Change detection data
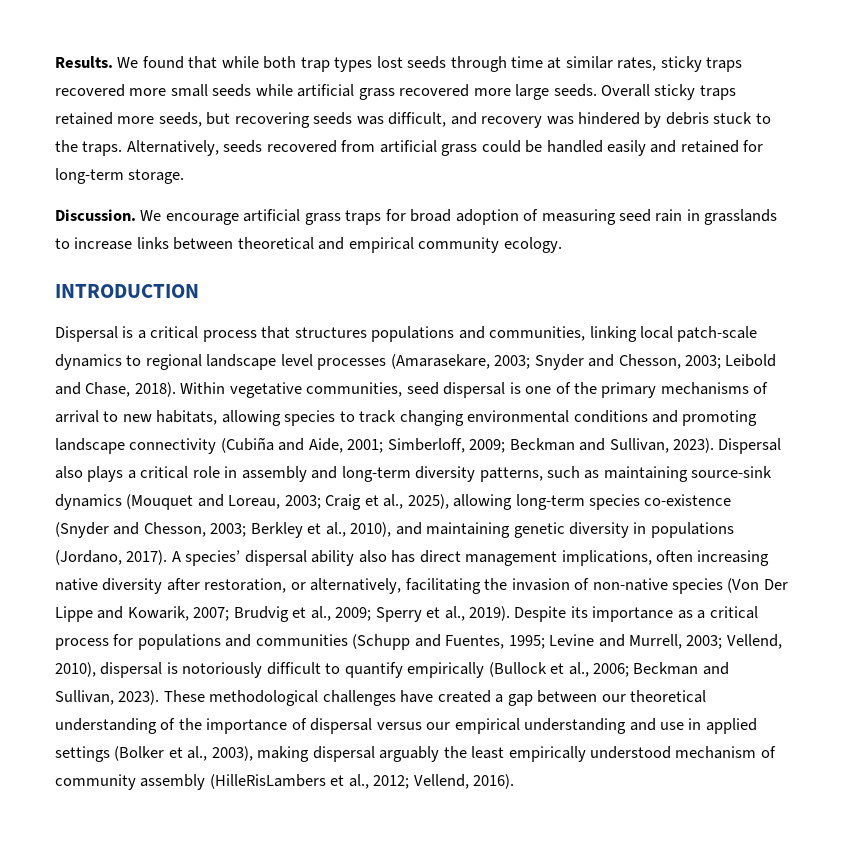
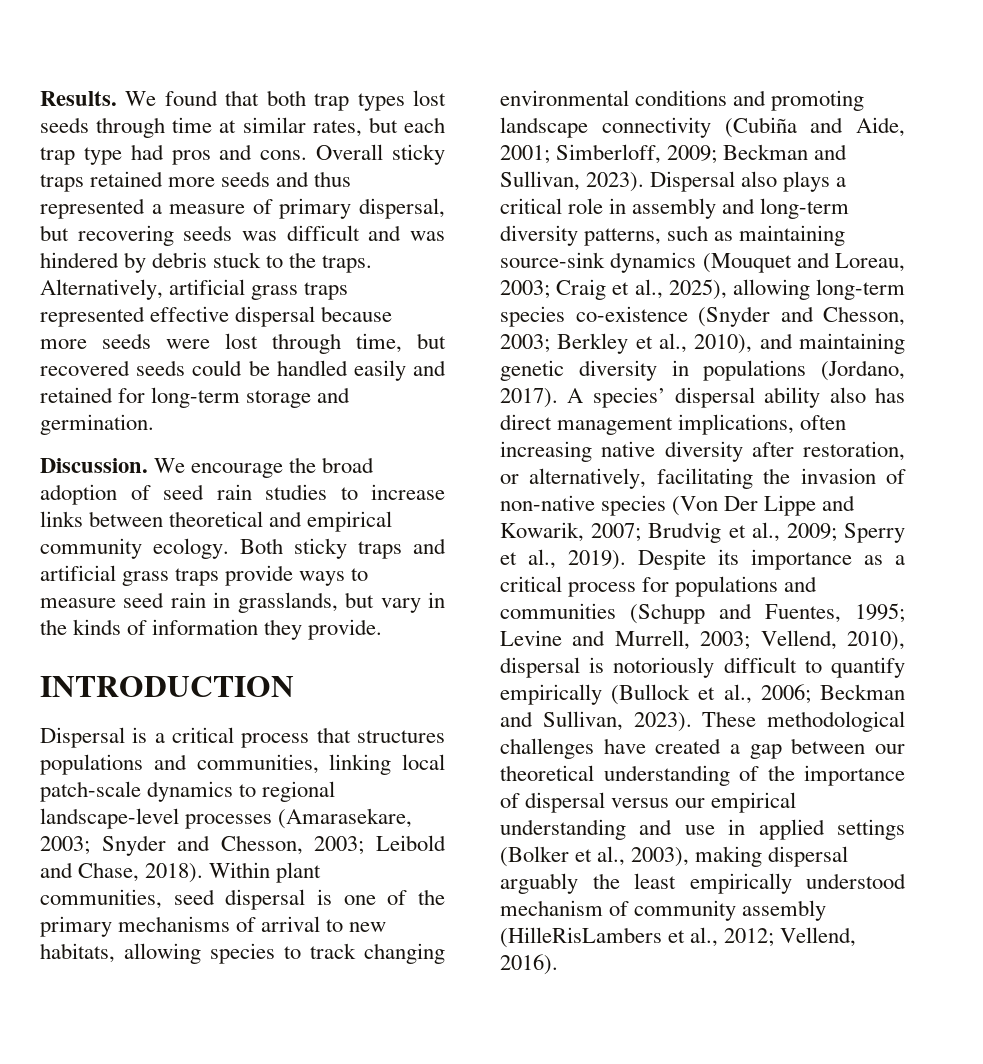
[221,56,259,68] while -> (260, 98) none
[660,56,743,72] [55,84,597,100] sticky traps recovered more small seeds while artificial grass recovered more large seeds. -> [368,117,445,133] [40,144,308,165] but each trap type had pros and cons.
[158,112,202,127] seeds, -> [221,171,352,187] [40,198,445,219] seeds and thus represented a measure of primary dispersal,
[388,112,543,128] difficult, and recovery -> [286,225,402,241] difficult and
[223,140,478,156] seeds recovered from artificial grass -> [169,279,349,300] [40,306,393,327] [40,333,446,354] [40,360,186,376] artificial grass traps represented effective dispersal because more seeds were lost through time, but recovered seeds
[128,169,185,184] storage. -> [246,387,351,408] [40,414,154,435] storage and germination.
[243,209,406,225] artificial grass traps for -> [289,457,317,473] the
[541,209,778,225] measuring seed rain in grasslands -> [163,484,327,500] seed rain studies
(562, 245) none -> [240,538,446,559] [40,565,369,586] [40,592,445,613] [40,619,383,640] Both sticky traps and artificial grass traps provide ways to measure seed rain in grasslands, but vary in the kinds of information they provide.
[206,354,313,370] landscape level -> [40,808,179,829] landscape-level
[229,382,302,398] vegetative -> [276,862,322,883] plant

*What is needed:* Look through the data above. Find each line with the string "none" and copy it.

*Output below:*
[221,56,259,68] while -> (260, 98) none
(562, 245) none -> [240,538,446,559] [40,565,369,586] [40,592,445,613] [40,619,383,640] Both sticky traps and artificial grass traps provide ways to measure seed rain in grasslands, but vary in the kinds of information they provide.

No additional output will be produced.